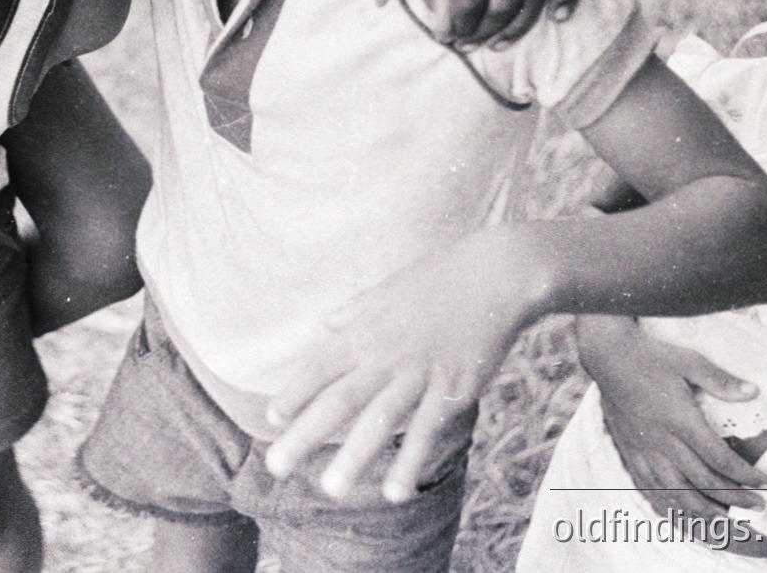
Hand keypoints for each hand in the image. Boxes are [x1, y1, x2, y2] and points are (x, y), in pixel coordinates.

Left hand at [265, 232, 534, 502]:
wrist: (495, 273)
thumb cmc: (436, 280)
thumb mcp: (384, 290)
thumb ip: (351, 312)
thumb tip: (322, 323)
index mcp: (364, 331)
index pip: (319, 367)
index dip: (294, 393)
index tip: (271, 419)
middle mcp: (385, 354)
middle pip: (339, 400)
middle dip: (305, 434)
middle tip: (276, 466)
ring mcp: (420, 373)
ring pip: (380, 419)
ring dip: (353, 456)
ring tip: (330, 490)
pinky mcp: (454, 388)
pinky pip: (428, 429)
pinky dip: (411, 460)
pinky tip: (395, 492)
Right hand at [576, 315, 766, 522]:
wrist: (607, 355)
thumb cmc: (650, 356)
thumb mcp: (689, 361)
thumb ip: (721, 380)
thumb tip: (754, 392)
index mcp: (680, 420)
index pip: (718, 458)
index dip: (745, 476)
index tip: (765, 483)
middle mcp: (662, 440)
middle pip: (701, 482)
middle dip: (733, 499)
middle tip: (756, 506)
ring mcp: (643, 448)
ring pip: (674, 491)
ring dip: (702, 510)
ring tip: (724, 520)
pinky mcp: (629, 449)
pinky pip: (647, 486)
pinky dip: (666, 505)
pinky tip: (678, 514)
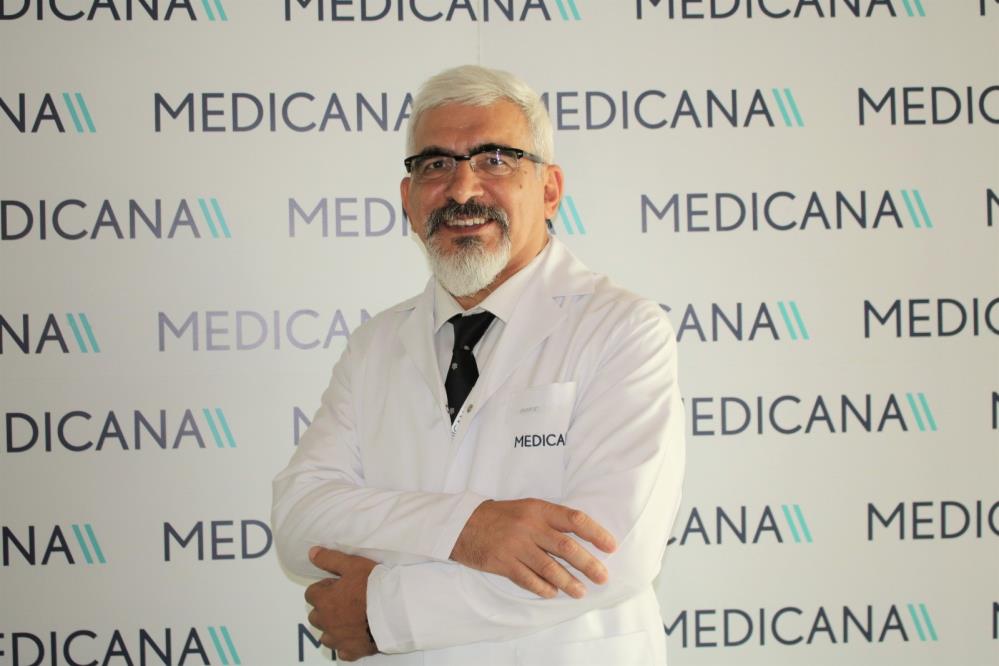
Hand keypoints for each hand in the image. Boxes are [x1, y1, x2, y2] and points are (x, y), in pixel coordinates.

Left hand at [304, 547, 377, 661]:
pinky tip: (355, 637)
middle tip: (346, 601)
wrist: (394, 610)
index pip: (311, 594)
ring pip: (326, 635)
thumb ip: (330, 559)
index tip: (339, 586)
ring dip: (333, 628)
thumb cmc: (373, 586)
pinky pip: (342, 652)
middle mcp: (326, 622)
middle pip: (316, 616)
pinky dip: (345, 645)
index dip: (324, 588)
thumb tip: (312, 553)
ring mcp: (338, 639)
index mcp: (324, 601)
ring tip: (350, 619)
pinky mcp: (352, 650)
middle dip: (326, 608)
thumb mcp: (353, 565)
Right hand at [450, 498, 616, 598]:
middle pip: (566, 547)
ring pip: (550, 568)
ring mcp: (516, 546)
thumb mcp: (527, 508)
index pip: (574, 519)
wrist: (463, 524)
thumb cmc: (501, 516)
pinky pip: (529, 580)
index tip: (611, 546)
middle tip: (603, 577)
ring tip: (581, 591)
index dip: (595, 533)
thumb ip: (551, 520)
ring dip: (569, 582)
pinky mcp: (503, 563)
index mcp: (538, 509)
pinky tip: (553, 593)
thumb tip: (582, 538)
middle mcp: (529, 526)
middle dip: (588, 564)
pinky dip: (544, 588)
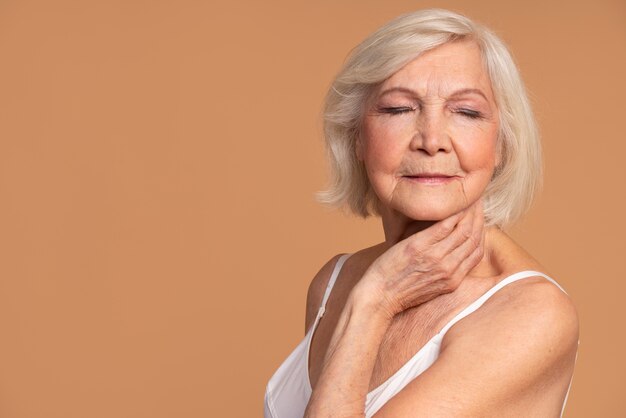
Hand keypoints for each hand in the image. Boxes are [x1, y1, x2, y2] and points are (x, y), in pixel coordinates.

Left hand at [353, 200, 484, 318]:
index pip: (478, 252)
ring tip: (466, 196)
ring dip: (468, 210)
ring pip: (463, 229)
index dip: (482, 232)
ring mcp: (435, 258)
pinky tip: (452, 201)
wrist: (379, 298)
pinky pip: (444, 226)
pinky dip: (452, 212)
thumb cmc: (398, 291)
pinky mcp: (419, 247)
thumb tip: (449, 254)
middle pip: (473, 238)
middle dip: (478, 216)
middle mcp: (449, 269)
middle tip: (476, 200)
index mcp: (453, 280)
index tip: (479, 217)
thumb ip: (443, 272)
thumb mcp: (429, 288)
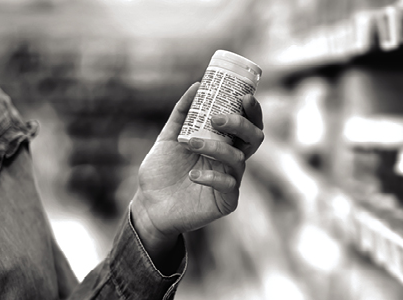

EXERCISE DESCRIPTION
Go back to the listing above and reproduce, exactly, the stretch from the line bearing "middle dip: (588, 564)" through the line bearing "ring mcp: (435, 258)", without its pictures.

EXPECTED OUTPUT
middle dip: (588, 564)
pinky dip: (544, 588)
Hand keypoints for each hand in the image. Boxes are [x1, y1, x2, y2] and points are (x, y), in pixel coordinates.

Left hand at [353, 200, 484, 318]:
index pip: (478, 252)
ring tip: (466, 196)
ring dip: (468, 210)
ring pip: (463, 229)
index dip: (482, 232)
ring mcp: (435, 258)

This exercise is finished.